EMU Theater Professor Lee Stille is the director of the production. The Houdini play was graciously funded by Michigan Humanities, an affiliate of the National Endowment for the Humanities, EMU's Center for Jewish Studies, the English Department, and YpsiWrites. 

Elisabeth Däumer is a professor of English and women and gender studies. She is the administrator that came up with the idea to put on the production.

“We think performing Rukeyser's long-neglected play on the legendary escape artist Harry Houdini is the perfect vehicle for making EMU and southeast Michigan audiences aware of Rukeyser's work and the way it speaks to our current historical moment as we face political, environmental, medical, and social crises, all of them impacting mental health and communal well-being,“ Däumer said.

Muriel Rukeyser, the author of the play, is a Jewish American writer and known poet. She is best known for her political themes since in many of her writings she responded to the events of her time.

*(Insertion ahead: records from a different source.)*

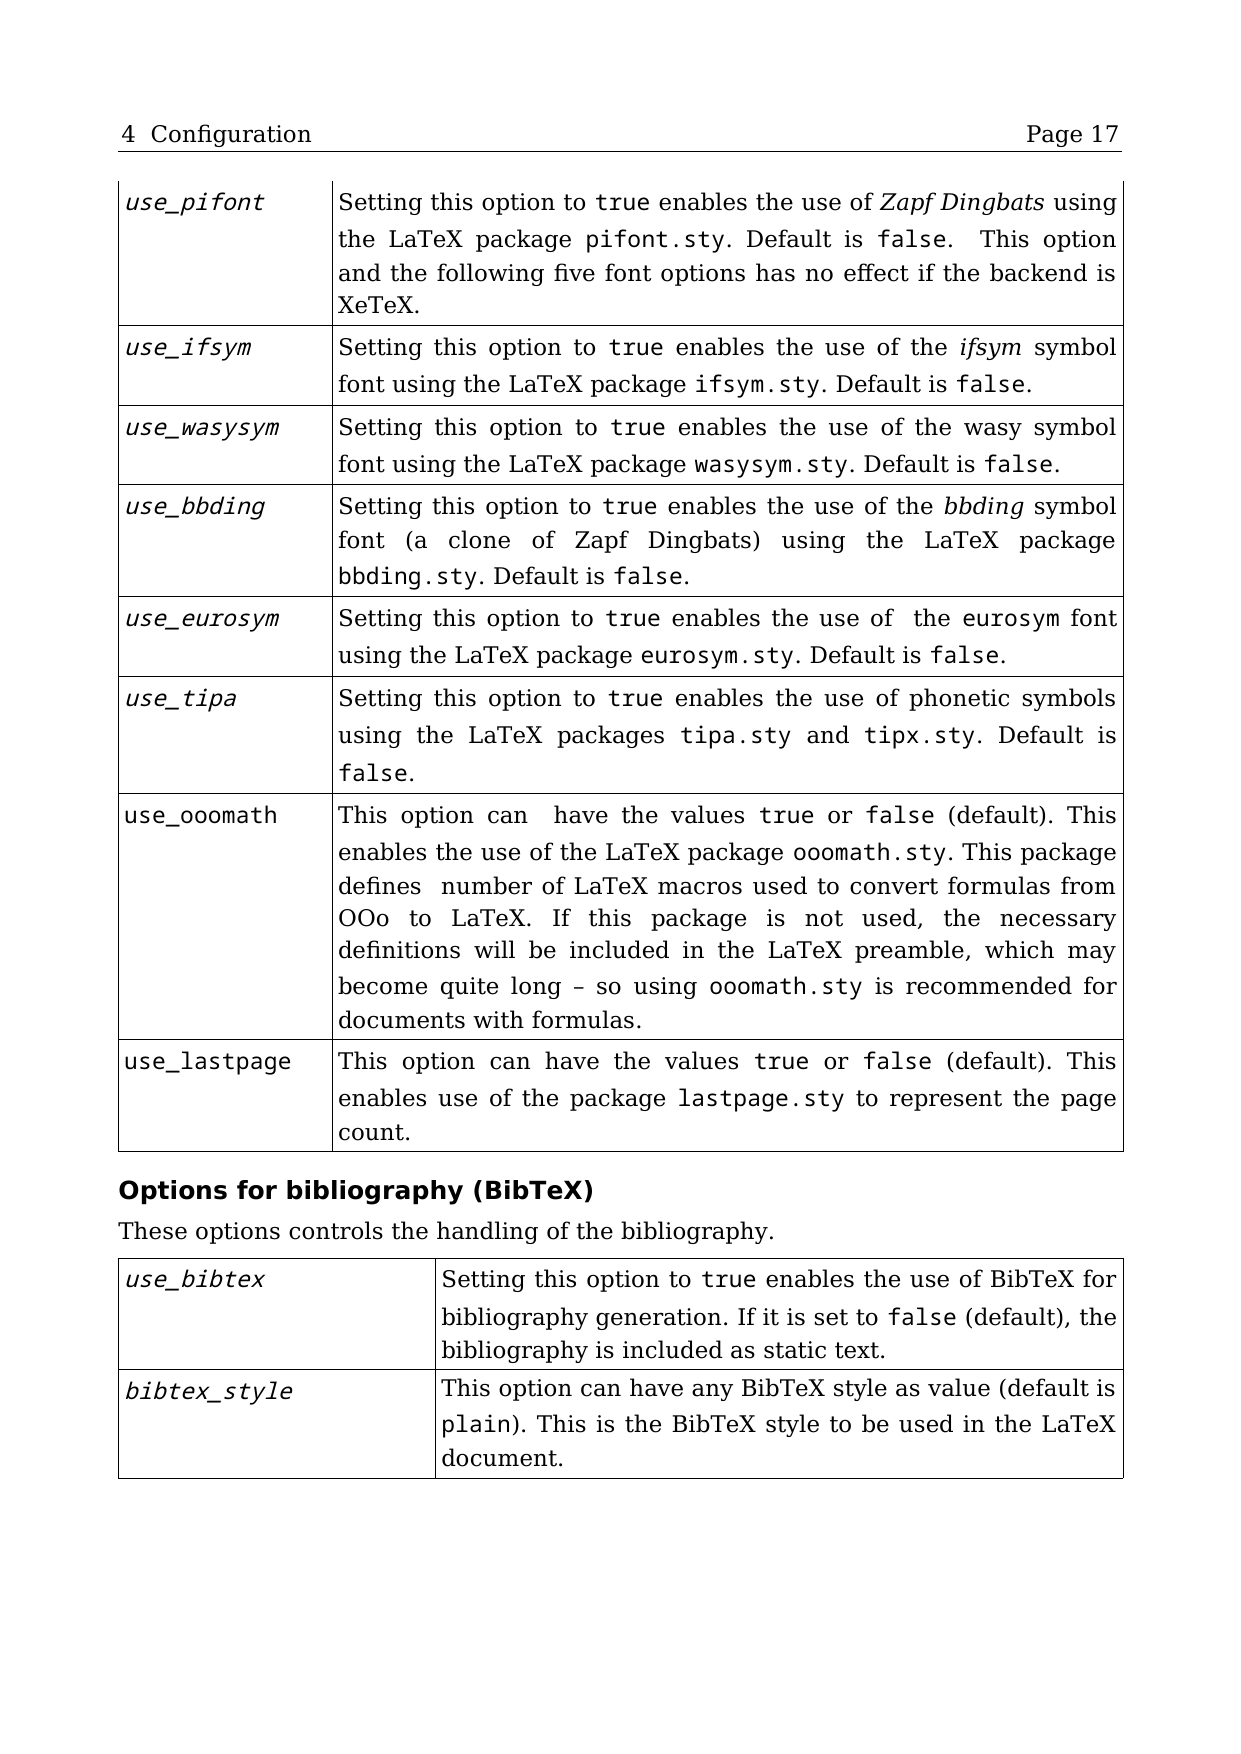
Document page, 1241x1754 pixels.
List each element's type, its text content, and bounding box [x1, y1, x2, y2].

table_cell use_lastpage [119, 1040, 332, 1151]
table_header Setting this option to true enables the use of BibTeX for bibliography generation. If it is set to false (default), the bibliography is included as static text. [436, 1259, 1123, 1369]
table_header use_bibtex [119, 1259, 435, 1369]
table_cell bibtex_style [119, 1370, 435, 1478]
table_cell use_pifont [119, 181, 332, 325]
table_cell use_tipa [119, 677, 332, 793]
table_cell use_bbding [119, 485, 332, 596]
table_cell Setting this option to true enables the use of the bbding symbol font (a clone of Zapf Dingbats) using the LaTeX package bbding.sty. Default is false. [333, 485, 1123, 596]
table_cell Setting this option to true enables the use of the ifsym symbol font using the LaTeX package ifsym.sty. Default is false. [333, 326, 1123, 405]
table_cell Setting this option to true enables the use of Zapf Dingbats using the LaTeX package pifont.sty. Default is false. This option and the following five font options has no effect if the backend is XeTeX. [333, 181, 1123, 325]
table_cell This option can have any BibTeX style as value (default is plain). This is the BibTeX style to be used in the LaTeX document. [436, 1370, 1123, 1478]
table_cell use_eurosym [119, 597, 332, 676]
table_cell Setting this option to true enables the use of phonetic symbols using the LaTeX packages tipa.sty and tipx.sty. Default is false. [333, 677, 1123, 793]
subtitle Options for bibliography (BibTeX) [118, 1177, 1122, 1206]
table_cell Setting this option to true enables the use of the wasy symbol font using the LaTeX package wasysym.sty. Default is false. [333, 406, 1123, 484]
text These options controls the handling of the bibliography. [118, 1218, 1122, 1245]
table_cell This option can have the values true or false (default). This enables use of the package lastpage.sty to represent the page count. [333, 1040, 1123, 1151]
table_cell use_ifsym [119, 326, 332, 405]
table_cell This option can have the values true or false (default). This enables the use of the LaTeX package ooomath.sty. This package defines number of LaTeX macros used to convert formulas from OOo to LaTeX. If this package is not used, the necessary definitions will be included in the LaTeX preamble, which may become quite long – so using ooomath.sty is recommended for documents with formulas. [333, 794, 1123, 1039]
table_cell use_wasysym [119, 406, 332, 484]
table_cell Setting this option to true enables the use of the eurosym font using the LaTeX package eurosym.sty. Default is false. [333, 597, 1123, 676]
table_cell use_ooomath [119, 794, 332, 1039]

“She incorporated poetry into popular forms, like her musical on Houdini, to make it accessible and fun,” Däumer said. 

In these staged readings, actors use scripts, relying on language, movement, and the audience's imagination, to recreate Rukeyser's telling of Houdini's story. 

Harry Houdini is a legendary escape artist and illusionist that was known for doing near-death tricks but always managing to escape them.

Rukeyser’s musical dedicated a whole scene to Houdini’s narrow escape from death during one event in 1906. 

“He leaped from Belle Isle Bridge, handcuffed, chained, and leg-ironed, into the icy Detroit River,“ Däumer said. “As legend has it, the river was frozen, and he entered it through a small hole in the ice."

Twenty years later, in 1926, Houdini performed his last show in Detroit, despite suffering from a burst appendix at the time, and died a week later in Detroit's Grace Hospital. 

“We also want to make the EMU campus community, and the larger community of southeast Michigan, aware of EMU's resources for studying and teaching Rukeyser,“ Däumer said. "The Muriel Rukeyser Living Archive has works that have been donated to the Halle Library Archives and will be made available, both physically and digitally to the public soon.” 

There will be three performances for this event, one at Riverside Arts Center on Thursday, March 24, at 7 p.m. and two at Detroit's Matrix Theater on Saturday, March 26, at 8 p.m. and Sunday, March 27, at 3 p.m.